Two synthetic routes to bis(1-methyl-imidazole-2-thione)methane and bis(1-benzyl-imidazole-2-thione)methane complexes including sulfur atom insertion into copper−NHC bonds

The synthesis of novel bis-thione ligand, bis(1-benzyl-imidazole-2-thione)methane, SS^Bn is reported for the first time. This ligand along with the previously reported bis(1-methyl-imidazole-2-thione)methane, SS^Me has been utilised in the synthesis of a series of copper(I) halide complexes. The syntheses have been achieved by two methodologies. The first method involves the direct addition of the ligands to the copper halide salts, CuCl, CuBr and CuI. The second methodology involves an insertion of a sulfur atom into the copper‒NHC bond of the preformed organometallic complexes, [CuBr(CS^Me)]₂ and [CuI(CS^Me)]₂ {where CS^Me = 1-(3-methyl-2H-imidazol-1-yl-2-thione)methyl-3-methyl-2H-imidazol-2-ylidene} and [CuBr(CS^Bn)]₂ and [CuI(CS^Bn)]₂ {where CS^Bn = 1-(3-benzyl-2H-imidazol-1-yl-2-thione)methyl-3-benzyl-2H-imidazol-2-ylidene}. These sulfur atom insertion reactions provide an indirect route to the first copper−halide complexes containing the SS^Me and SS^Bn ligands.

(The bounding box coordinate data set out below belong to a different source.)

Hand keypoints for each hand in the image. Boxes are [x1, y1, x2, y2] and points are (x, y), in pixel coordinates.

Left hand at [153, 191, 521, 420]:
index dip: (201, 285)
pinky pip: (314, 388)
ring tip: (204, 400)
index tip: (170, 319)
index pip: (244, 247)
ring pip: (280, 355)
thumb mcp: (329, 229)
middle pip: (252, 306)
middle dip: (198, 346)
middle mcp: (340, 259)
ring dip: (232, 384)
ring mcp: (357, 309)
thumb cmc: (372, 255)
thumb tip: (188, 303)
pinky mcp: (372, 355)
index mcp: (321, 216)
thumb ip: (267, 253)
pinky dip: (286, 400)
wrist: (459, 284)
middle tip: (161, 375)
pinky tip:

All six complexes prepared have been fully characterised by spectroscopic and analytical methods as well as X-ray crystallography. Dinuclear structures were obtained for the complexes containing SS^Me, mononuclear complexes were obtained for the copper‒chloride and copper‒bromide complexes containing SS^Bn and an extended network containing [Cu₄I₄] clusters bridged by the SS^Bn were formed for the corresponding copper‒iodide complex for the latter ligand. The coordination and structural features of the two bis-thione ligands are discussed.